Bihar CM Manjhi praises Nitish at LSE event
Harping on JD (U) leader Nitish Kumar’s contribution to turning Bihar around, chief minister Jitan Lal Manjhi told an audience at the London School of Economics (LSE) that the state needed private investment to retain its position as the fastest growing state in India.india Updated: Sep 24, 2014 04:00 IST
Harping on JD (U) leader Nitish Kumar’s contribution to turning Bihar around, chief minister Jitan Lal Manjhi told an audience at the London School of Economics (LSE) that the state needed private investment to retain its position as the fastest growing state in India.
Delivering a public lecture as part of LSE international Growth Centre’s ‘Growth Week 2014’ on Monday evening, Manjhi noted that in a democracy many people were needed for success, but said it was Nitish Kumar’s vision alone that had lifted the state from a morass.
“All credit goes to Nitishji. He gave us the vision for growth with social justice”, Manjhi said.
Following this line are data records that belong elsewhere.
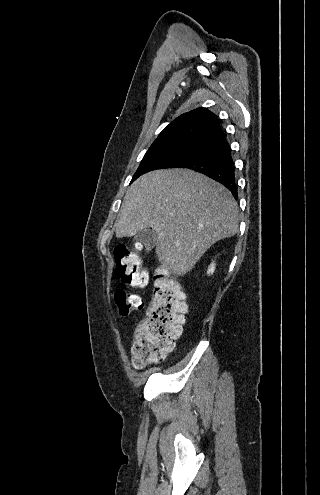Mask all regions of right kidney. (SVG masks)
<instances>
[{
    "label": "right kidney",
    "instance_id": "ca27d5eb",
    "mask_svg": "<svg viewBox=\"0 0 320 495\" xmlns=\"http://www.w3.org/2000/svg\"><path fill=\"white\" fill-rule=\"evenodd\" d=\"M214 271H215V263H214V262H212V263L210 264V266L208 267L207 274H208V275H212V274L214 273Z\"/></svg>",
    "mask_w": 320,
    "mask_h": 495
}]
</instances>
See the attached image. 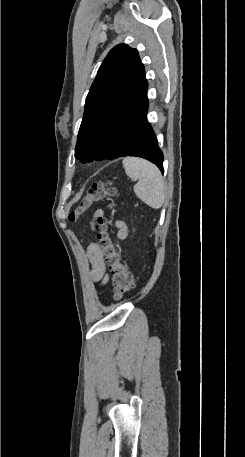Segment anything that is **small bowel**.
Wrapping results in <instances>:
<instances>
[{"instance_id": "small-bowel-1", "label": "small bowel", "mask_w": 245, "mask_h": 457, "mask_svg": "<svg viewBox=\"0 0 245 457\" xmlns=\"http://www.w3.org/2000/svg\"><path fill=\"white\" fill-rule=\"evenodd\" d=\"M102 210H97L94 214V218L92 221V226H94L95 220L103 216ZM115 226L118 229V238L124 239L127 235V226L122 221H116ZM87 255L91 263V271L90 275L91 278L95 282L105 283L108 279V274L106 272L105 263L103 260V256L101 254L100 248L96 243H89L87 248Z\"/></svg>"}]
</instances>
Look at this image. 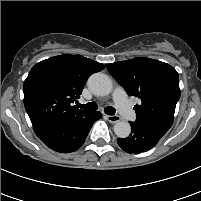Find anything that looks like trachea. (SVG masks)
Returning a JSON list of instances; mask_svg holds the SVG:
<instances>
[{"mask_svg": "<svg viewBox=\"0 0 201 201\" xmlns=\"http://www.w3.org/2000/svg\"><path fill=\"white\" fill-rule=\"evenodd\" d=\"M79 108L95 111L98 109V105L95 102H89L87 104H79ZM105 113L108 115H114L116 113V110L112 106H108L104 109Z\"/></svg>", "mask_w": 201, "mask_h": 201, "instance_id": "1", "label": "trachea"}]
</instances>
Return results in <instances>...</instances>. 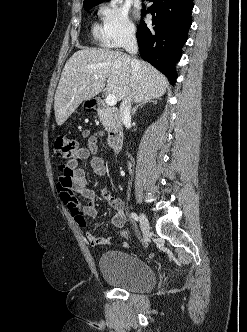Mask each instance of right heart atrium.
Segmentation results:
<instances>
[{
  "label": "right heart atrium",
  "mask_w": 247,
  "mask_h": 332,
  "mask_svg": "<svg viewBox=\"0 0 247 332\" xmlns=\"http://www.w3.org/2000/svg\"><path fill=\"white\" fill-rule=\"evenodd\" d=\"M99 15L106 45L117 48L134 38L135 27L129 18L128 9L118 0H109L102 4Z\"/></svg>",
  "instance_id": "1"
}]
</instances>
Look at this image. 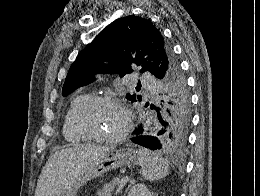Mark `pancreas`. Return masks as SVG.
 Returning a JSON list of instances; mask_svg holds the SVG:
<instances>
[{
  "label": "pancreas",
  "mask_w": 260,
  "mask_h": 196,
  "mask_svg": "<svg viewBox=\"0 0 260 196\" xmlns=\"http://www.w3.org/2000/svg\"><path fill=\"white\" fill-rule=\"evenodd\" d=\"M120 178H114L111 180L109 184H104L101 190H98L97 196H112V192H114L115 188L119 186Z\"/></svg>",
  "instance_id": "obj_1"
}]
</instances>
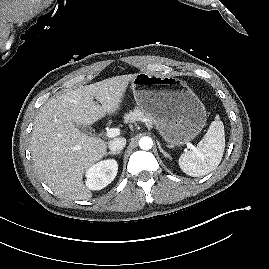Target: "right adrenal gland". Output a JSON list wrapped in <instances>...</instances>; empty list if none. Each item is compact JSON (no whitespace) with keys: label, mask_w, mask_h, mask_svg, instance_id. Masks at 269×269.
Here are the masks:
<instances>
[{"label":"right adrenal gland","mask_w":269,"mask_h":269,"mask_svg":"<svg viewBox=\"0 0 269 269\" xmlns=\"http://www.w3.org/2000/svg\"><path fill=\"white\" fill-rule=\"evenodd\" d=\"M122 151H117V152H113V151H110L108 153H106V155H117V154H120Z\"/></svg>","instance_id":"2a0ac1e0"}]
</instances>
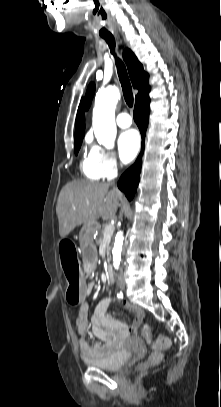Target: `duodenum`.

Kumar stepped down as chief minister in May after the general elections, installing Manjhi, who has been a minister in his government since 2005.
Manjhi’s lecture, titled ‘The Bihar Story: Resurrection of the State, Inclusion and Growth’, was delivered in Hindi to the audience that mostly comprised Indian students and people of Indian origin, and researchers of the LSE centre.
Manjhi recalled Bihar’s rich history, the challenges it faced after independence and narrated in detail the many initiatives taken by the former Nitish Kumar government on law and order, women, minorites, education, social justice and growth.
He said that compared to the previous situation when youths from his state migrated to states such as Punjab, Haryana, Maharashtra for jobs, many projects in those states were now suffering because labourers from Bihar were no longer going there, now finding jobs within Bihar.
“Our record of the last eight years has been satisfactory. Lot of work remains to be done, we are facing lots of challenges every day”, Manjhi said.
Making an insightful intervention, Robert Burgess, director of the IGC, said that he often noted during his visits to Patna that most billboards and advertising were of coaching institutes and training centres, “to enable people to get out of Bihar”.
He said: “At the Patna airport, I meet young Bihar professionals going to Bangalore and elsewhere to take up jobs, and in five-star hotels in the city I meet representatives of NGOs and aid agencies”.
“I should instead be meeting young professionals from Bangalore and elsewhere at the airport, arriving there to take up jobs in Bihar, while in five-star hotels in the city I should be meeting investors looking for opportunities in the state”, he said, indicating the distance Bihar still needed to travel, compared to other states in India.
The event was chaired by entrepreneur Karan Bilimoria, who has invested in Bihar.